(Extracted data begins)

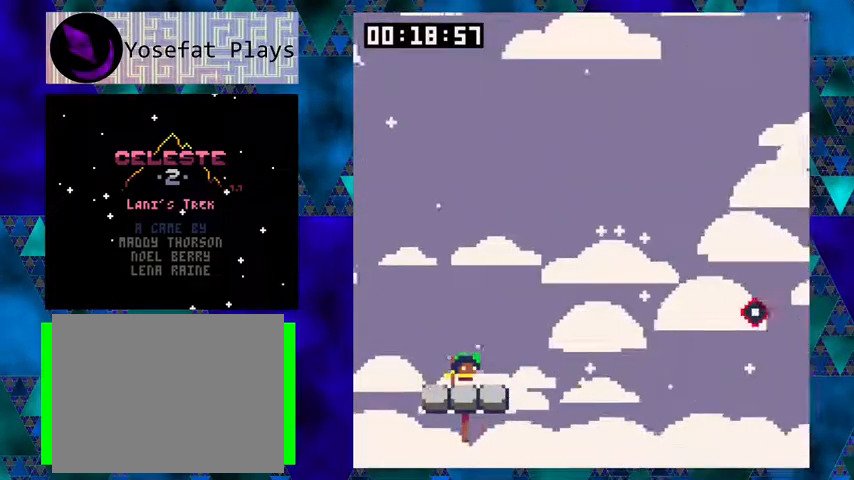
{"buttons": ["DPAD_RIGHT"], "left_stick": "center", "events": [[100, "DPAD_RIGHT", "down"], [267, "B", "down"], [433, "B", "up"]]}
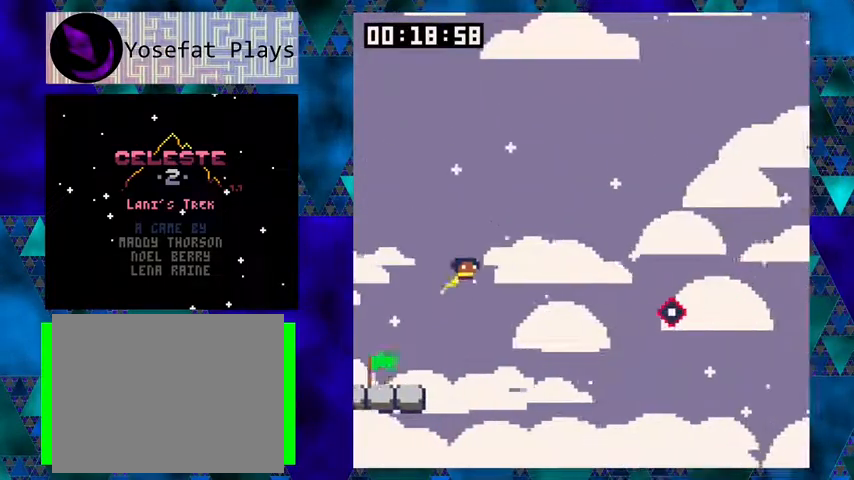
{"buttons": ["Y", "DPAD_RIGHT"], "left_stick": "center", "events": [[167, "Y", "down"]]}
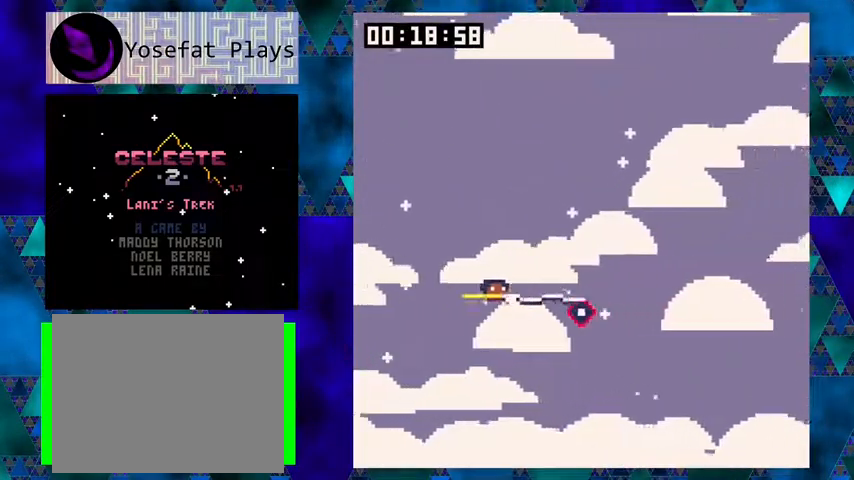
{"buttons": ["DPAD_RIGHT"], "left_stick": "center", "events": [[100, "B", "down"], [233, "B", "up"], [233, "Y", "up"]]}
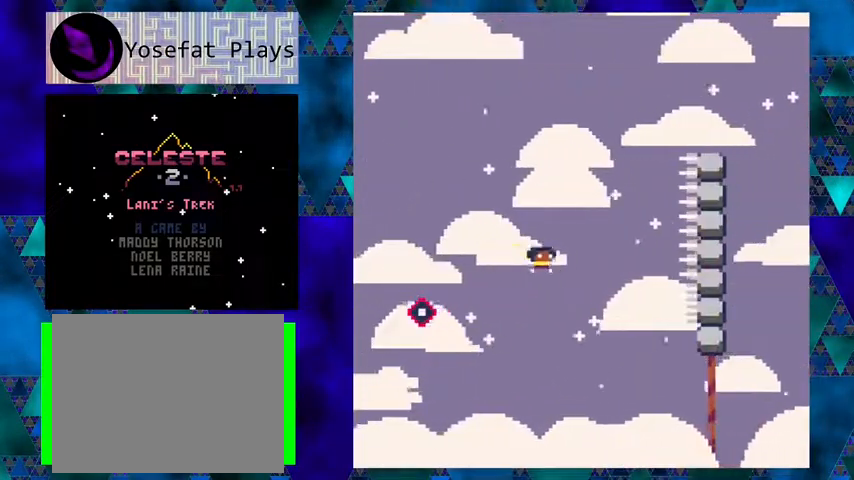
{"buttons": ["Y", "DPAD_RIGHT"], "left_stick": "center", "events": [[200, "Y", "down"]]}
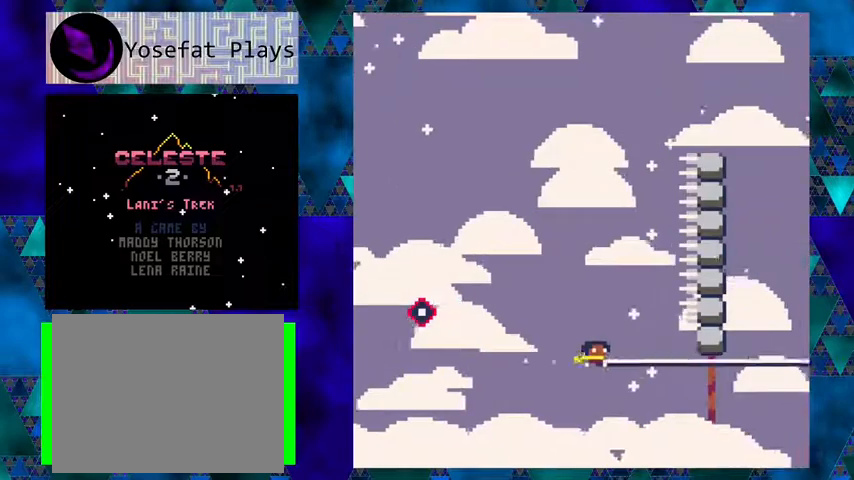
{"buttons": ["DPAD_RIGHT"], "left_stick": "center", "events": [[467, "Y", "up"]]}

(Extracted data ends)

▶ **Instructions for the task**
Give the entries above again word for word, without any pictures.

▶ **Solution**
{"buttons": ["DPAD_RIGHT"], "left_stick": "center", "events": [[100, "DPAD_RIGHT", "down"], [267, "B", "down"], [433, "B", "up"]]}
{"buttons": ["Y", "DPAD_RIGHT"], "left_stick": "center", "events": [[167, "Y", "down"]]}
{"buttons": ["DPAD_RIGHT"], "left_stick": "center", "events": [[100, "B", "down"], [233, "B", "up"], [233, "Y", "up"]]}
{"buttons": ["Y", "DPAD_RIGHT"], "left_stick": "center", "events": [[200, "Y", "down"]]}
{"buttons": ["DPAD_RIGHT"], "left_stick": "center", "events": [[467, "Y", "up"]]}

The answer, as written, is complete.